[[ Records for the task, beginning ]]

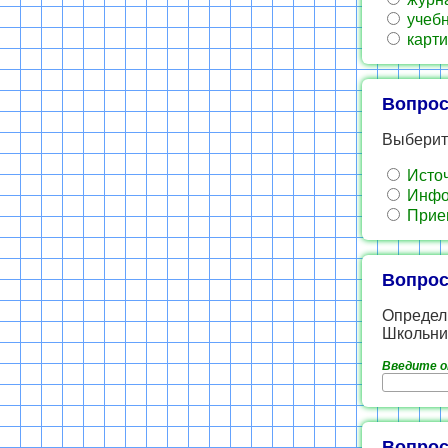
учебн
карти
Вопрос
Выберит
Источ
Инфор
Прием
Вопрос
Определ
Школьник
Введите 
Вопрос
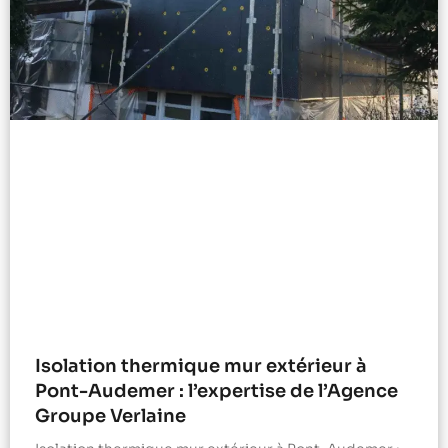
Isolation thermique mur extérieur à
Pont-Audemer : l’expertise de l’Agence
Groupe Verlaine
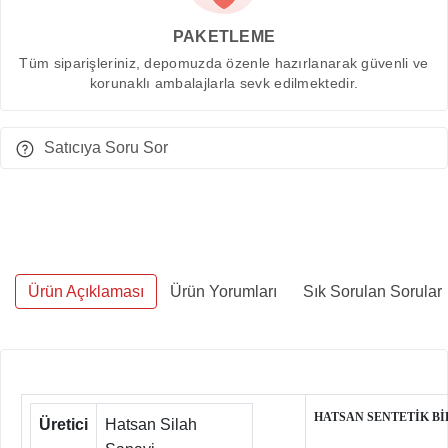
PAKETLEME
Tüm siparişleriniz, depomuzda özenle hazırlanarak güvenli ve
korunaklı ambalajlarla sevk edilmektedir.
Satıcıya Soru Sor
Ürün Açıklaması
Ürün Yorumları
Sık Sorulan Sorular
HATSAN SENTETİK Bİ
Üretici
Hatsan Silah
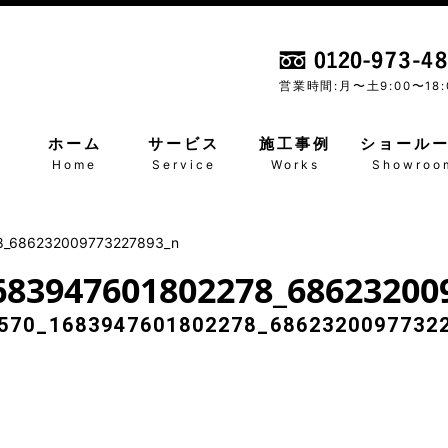
営業時間:月〜土
9:00〜18:
ホーム
サービス
施工事例
ショール
Home
Service
Works
Showroo
8_686232009773227893_n
683947601802278_68623200
570_1683947601802278_6862320097732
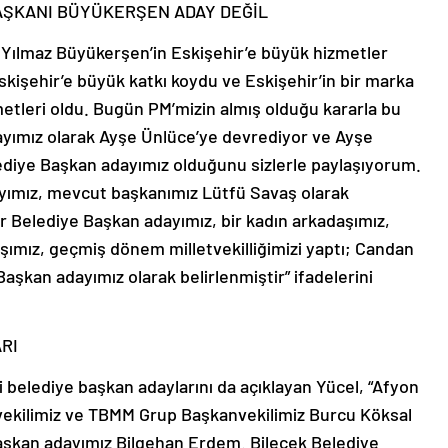
AŞKANI BÜYÜKERŞEN ADAY DEĞİL
 Yılmaz Büyükerşen’in Eskişehir’e büyük hizmetler
skişehir’e büyük katkı koydu ve Eskişehir’in bir marka
tleri oldu. Bugün PM’mizin almış olduğu kararla bu
ayımız olarak Ayşe Ünlüce’ye devrediyor ve Ayşe
ediye Başkan adayımız olduğunu sizlerle paylaşıyorum.
yımız, mevcut başkanımız Lütfü Savaş olarak
r Belediye Başkan adayımız, bir kadın arkadaşımız,
aşımız, geçmiş dönem milletvekilliğimizi yaptı; Candan
şkan adayımız olarak belirlenmiştir” ifadelerini
RI
ki belediye başkan adaylarını da açıklayan Yücel, “Afyon
vekilimiz ve TBMM Grup Başkanvekilimiz Burcu Köksal
 Başkan adayımız Bilgehan Erdem. Bilecek Belediye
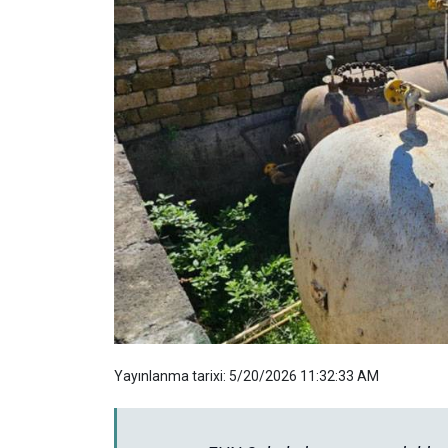
Yayınlanma tarixi: 5/20/2026 11:32:33 AM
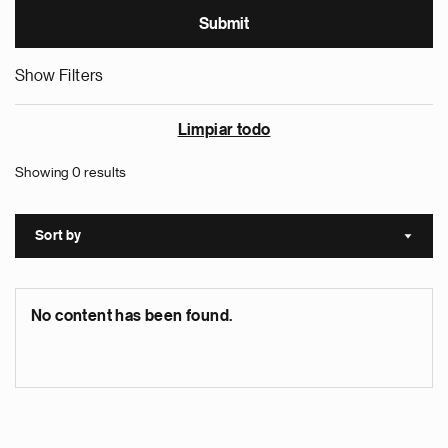
Show Filters
Limpiar todo
Showing 0 results
Sort by
Sort a
No content has been found.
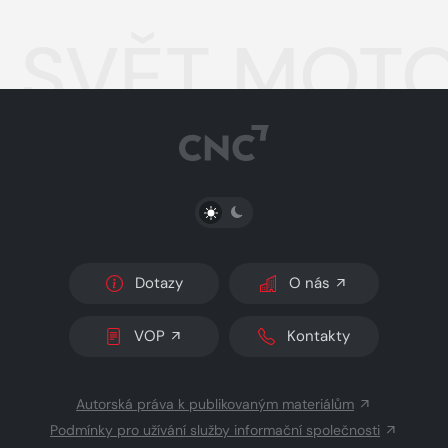
SVĚT MOTO
PŘEPNOUT SVĚTLÝ/TMAVÝ REŽIM
Dotazy
O nás
VOP
Kontakty
Autorská práva k publikovaným materiálům
Podmínky pro užívání služby informační společnosti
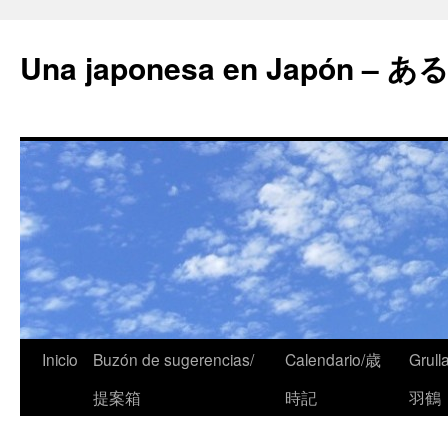
Una japonesa en Japón
Inicio
Buzón de sugerencias/
Calendario/歳
Grull
提案箱
時記
羽鶴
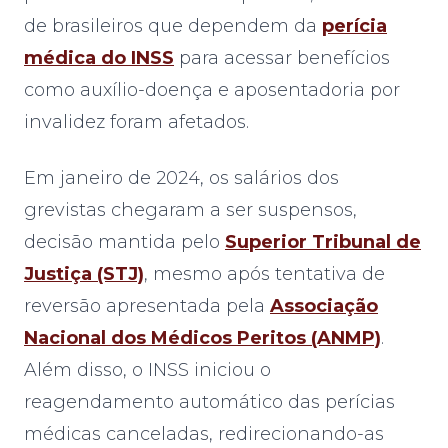
de brasileiros que dependem da
perícia
médica do INSS
para acessar benefícios
como auxílio-doença e aposentadoria por
invalidez foram afetados.
Em janeiro de 2024, os salários dos
grevistas chegaram a ser suspensos,
decisão mantida pelo
Superior Tribunal de
Justiça (STJ)
, mesmo após tentativa de
reversão apresentada pela
Associação
Nacional dos Médicos Peritos (ANMP)
.
Além disso, o INSS iniciou o
reagendamento automático das perícias
médicas canceladas, redirecionando-as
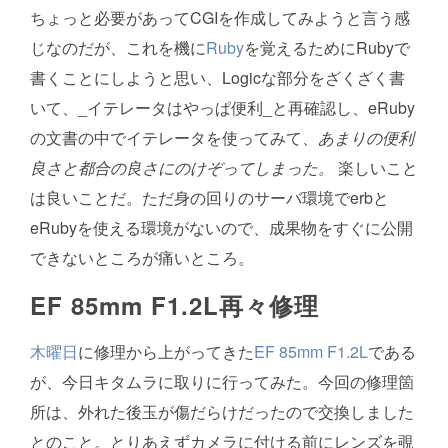
ちょっと必要があってCGIを作成してみようと言う感
じなのだが、これを機に
Ruby
を覚えるためにRubyで
書くことにしようと思い、Logicな部分をざくざく書
いて、_イテレータはやっぱ便利_と再確認し、eRuby
の文書の中でイテレータを使ってみて、
あまりの便利
良さと都合の良さにのけぞってしまった。
楽しいこと
は良いことだ。ただ身の回りのサーバ環境でerbと
eRubyを使える環境がないので、成果物をすぐに公開
できないところが痛いところ。
EF 85mm F1.2L
再々修理
木曜日
に修理から上がってきた
EF 85mm F1.2L
である
が、今日キタムラに取りに行ってみた。今回の修理箇
所は、外れた後玉が傷だらけだったので交換しました
とのこと。とりあえずカメラに付ける前にレンズを覗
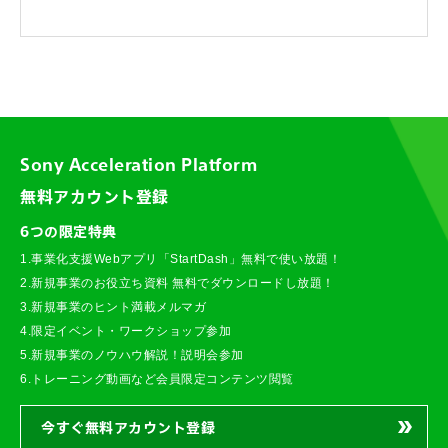
Sony Acceleration Platform
無料アカウント登録
6つの限定特典
1.事業化支援Webアプリ「StartDash」無料で使い放題！
2.新規事業のお役立ち資料 無料でダウンロードし放題！
3.新規事業のヒント満載メルマガ
4.限定イベント・ワークショップ参加
5.新規事業のノウハウ解説！説明会参加
6.トレーニング動画など会員限定コンテンツ閲覧
今すぐ無料アカウント登録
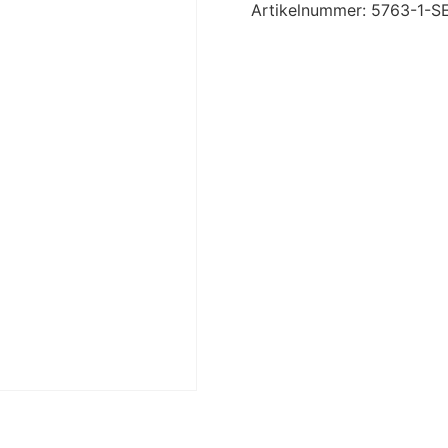
Artikelnummer:
5763-1-S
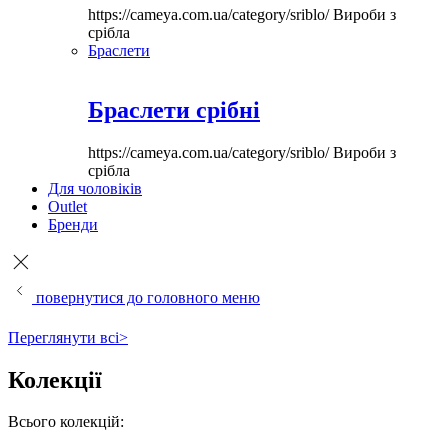
https://cameya.com.ua/category/sriblo/
Вироби з
срібла
Браслети
Браслети срібні
https://cameya.com.ua/category/sriblo/
Вироби з
срібла
Для чоловіків
Outlet
Бренди
повернутися до головного меню
Переглянути всі>
Колекції
Всього колекцій:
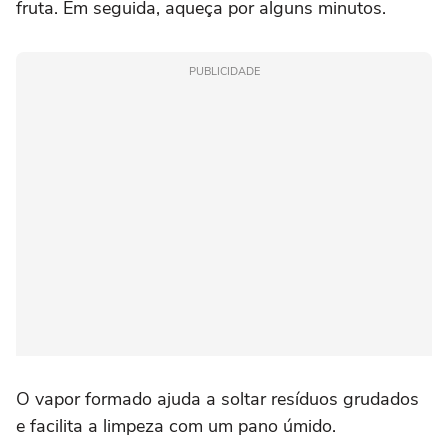
fruta. Em seguida, aqueça por alguns minutos.
PUBLICIDADE
O vapor formado ajuda a soltar resíduos grudados
e facilita a limpeza com um pano úmido.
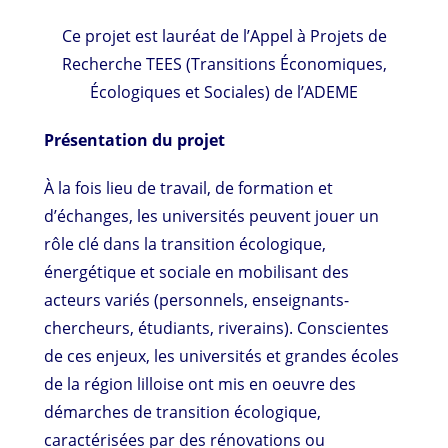
Ce projet est lauréat de l’Appel à Projets de
Recherche TEES (Transitions Économiques,
Écologiques et Sociales) de l’ADEME
Présentation du projet
À la fois lieu de travail, de formation et
d’échanges, les universités peuvent jouer un
rôle clé dans la transition écologique,
énergétique et sociale en mobilisant des
acteurs variés (personnels, enseignants-
chercheurs, étudiants, riverains). Conscientes
de ces enjeux, les universités et grandes écoles
de la région lilloise ont mis en oeuvre des
démarches de transition écologique,
caractérisées par des rénovations ou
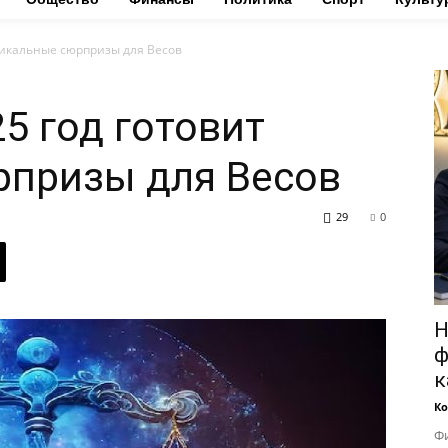
уникальные сюрпризы для Весов
5 год готовит
рпризы для Весов
29
0
Н
ф
к
Ко
Фи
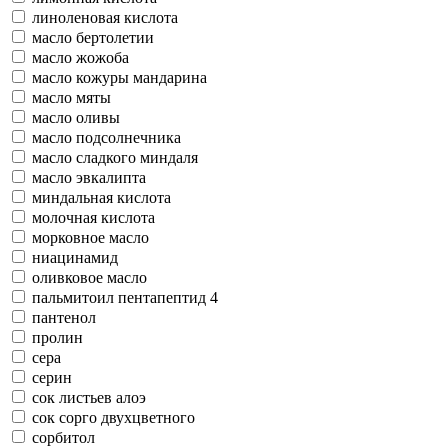
линоленовая кислота
масло бертолетии
масло жожоба
масло кожуры мандарина
масло мяты
масло оливы
масло подсолнечника
масло сладкого миндаля
масло эвкалипта
миндальная кислота
молочная кислота
морковное масло
ниацинамид
оливковое масло
пальмитоил пентапептид 4
пантенол
пролин
сера
серин
сок листьев алоэ
сок сорго двухцветного
сорбитол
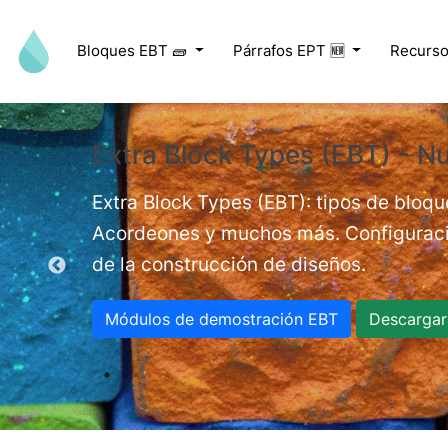
Pasar al contenido principal
Bloques EBT 🧱
Párrafos EPT 🆕
Recurso
Extra Block Types (EBT) - Nu
ed videos.
Extra Block Types (EBT): tipos de bloqu
Acordeones y muchos más. Configuracio
de la construcción de diseños.
Módulos de demostración EBT
Descargar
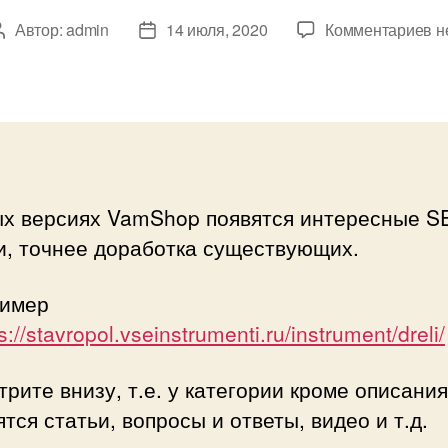
к
Автор:
admin
14 июля, 2020
Комментариев
н
Автор
Дата
за
записи
записи
Н
и
S
м
в
V
ых версиях VamShop появятся интересные S
и, точнее доработка существующих.
ример
s://stavropol.vseinstrumenti.ru/instrument/dreli/
рите внизу, т.е. у категории кроме описани
тся статьи, вопросы и ответы, видео и т.д.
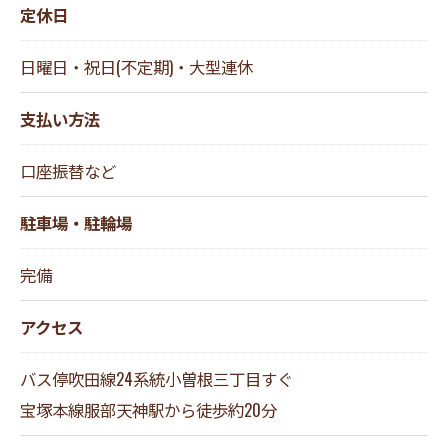
定休日
日曜日・祝日(不定期)・大型連休
支払い方法
口座振替など
駐車場・駐輪場
完備
アクセス
バス停吹田線24系統小曽根三丁目すぐ
宝塚本線服部天神駅から徒歩約20分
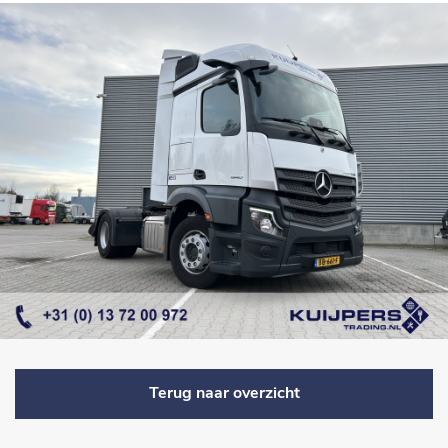
Terug naar overzicht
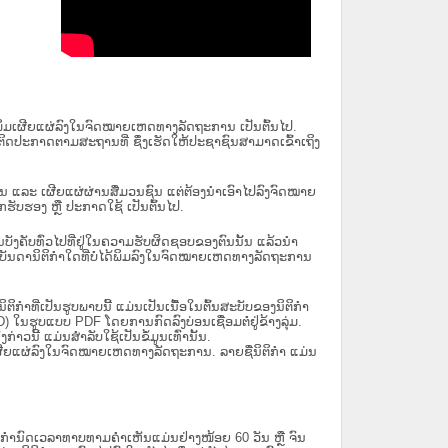
ນໄດ້ພິມເຜີຍແຜ່ລົງໃນຈົດໝາຍເຫດທາງລັດຖະການ ເປັນ​ຕົ້ນ​ໄປ.
ຫຼື ຕິດປະກາດຕາມສະຖານທີ່ ຊຶ່ງເຮັດໃຫ້ປະຊາຊົນສາມາດເຂົ້າເຖິງ
ນັ້ນ ແລະ ເຜີຍແຜ່ຜ່ານສື່ມວນຊົນ ແຕ່ຕ້ອງນໍາເອົາໄປລົງຈົດໝາຍ
ັບຮອງ ຫຼື ປະກາດໃຊ້ ເປັນຕົ້ນໄປ.
ີ່ມີຜົນບັງຄັບທົ່ວໄປທີ່ຢູ່ໃນຄວາມຮັບຜິດຊອບຂອງຕົນນັ້ນ ແລ້ວນໍາ
​ກຳ​ໃດ​ທີ່ບໍ່​ໄດ້​ພິມ​ລົງ​ໃນ​ຈົດ​ໝາຍ​ເຫດ​ທາງ​ລັດ​ຖະ​ການ
ິກໍາທີ່ເປັນຮູບພາບນີ້ ແມ່ນເປັນເນື້ອໃນຕົ້ນສະບັບຂອງນິຕິກໍາ
 ໃນຮູບແບບ PDF ໂດຍການກົດລົງບ່ອນເຊື່ອມຕໍ່ຢູ່ຂ້າງລຸ່ມ.
າວນີ້ ແມ່ນສຳລັບໃຊ້ເປັນຂໍ້ມູນເທົ່ານັ້ນ.
ພິມເຜີຍແຜ່ລົງໃນຈົດໝາຍເຫດທາງລັດຖະການ. ລາຍຊື່ນິຕິກຳ ແມ່ນ
ໍານົດເວລາທາບທາມຄໍາເຫັນແມ່ນຢ່າງໜ້ອຍ 60 ວັນ ຫຼື ຈົນ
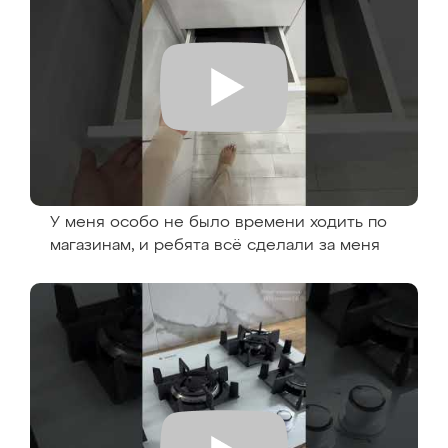
У меня особо не было времени ходить по
магазинам, и ребята всё сделали за меня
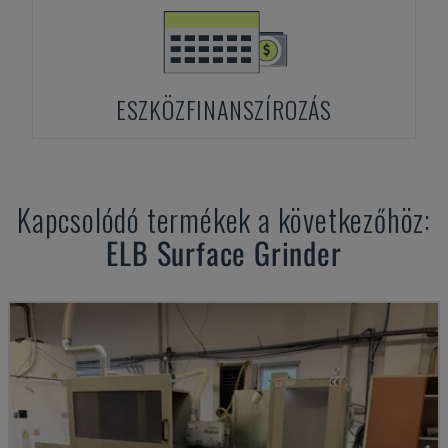
ESZKÖZFINANSZÍROZÁS
Kapcsolódó termékek a következőhöz:
ELB
Surface Grinder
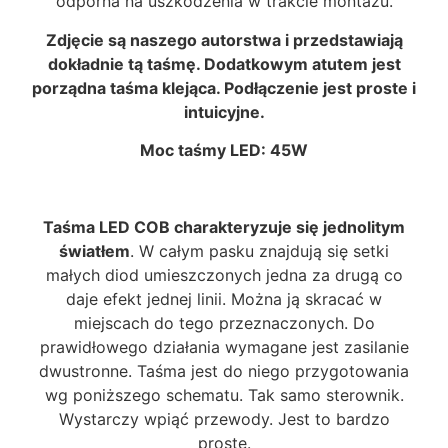
odporna na uszkodzenia w trakcie montażu.
Zdjęcie są naszego autorstwa i przedstawiają
dokładnie tą taśmę. Dodatkowym atut
em jest
porządna taśma klejąca. Podłączenie jest proste i
intuicyjne.
Moc taśmy LED: 45W
Taśma LED COB charakteryzuje się jednolitym
światłem
. W całym pasku znajdują się setki
małych diod umieszczonych jedna za drugą co
daje efekt jednej linii. Można ją skracać w
miejscach do tego przeznaczonych. Do
prawidłowego działania wymagane jest zasilanie
dwustronne. Taśma jest do niego przygotowania
wg poniższego schematu. Tak samo sterownik.
Wystarczy wpiąć przewody. Jest to bardzo
proste.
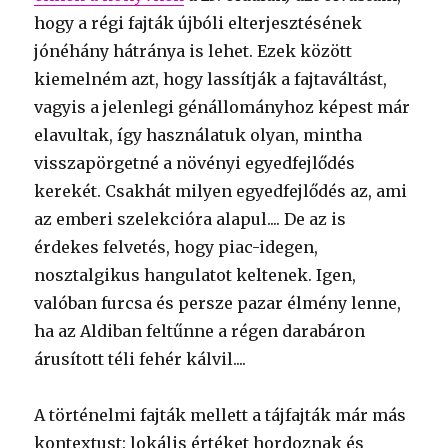
hogy a régi fajták újbóli elterjesztésének
jónéhány hátránya is lehet. Ezek között
kiemelném azt, hogy lassítják a fajtaváltást,
vagyis a jelenlegi génállományhoz képest már
elavultak, így használatuk olyan, mintha
visszapörgetné a növényi egyedfejlődés
kerekét. Csakhát milyen egyedfejlődés az, ami
az emberi szelekcióra alapul.... De az is
érdekes felvetés, hogy piac-idegen,
nosztalgikus hangulatot keltenek. Igen,
valóban furcsa és persze pazar élmény lenne,
ha az Aldiban feltűnne a régen darabáron
árusított téli fehér kálvil....
A történelmi fajták mellett a tájfajták már más
kontextust: lokális értéket hordoznak és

[[ Records for the task, end ]]

▸ **Exercise**
Word for word, restate the lines above from the one with "масло сладкого миндаля" through the one with "s://stavropol.vseinstrumenti.ru/instrument/dreli/", keeping both ends and dropping the pictures.

▸ **Solution to the exercise**
масло сладкого миндаля
масло эвкалипта
миндальная кислота
молочная кислота
морковное масло
ниацинамид
оливковое масло
пальмитоил пентапептид 4
пантенол
пролин
сера
серин
сок листьев алоэ
сок сорго двухцветного
сорбитол
Pasar al contenido principal
Bloques EBT 🧱
Párrafos EPT 🆕
Recurso
Extra Block Types (EBT) - Nu
ed videos.
Extra Block Types (EBT): tipos de bloqu
Acordeones y muchos más. Configuracio
de la construcción de diseños.
Módulos de demostración EBT
Descargar
к
Автор:
admin
14 июля, 2020
Комментариев
н
Автор
Дата
за
записи
записи
Н
и
S
м
в
V
ых версиях VamShop появятся интересные S
и, точнее доработка существующих.
ример
s://stavropol.vseinstrumenti.ru/instrument/dreli/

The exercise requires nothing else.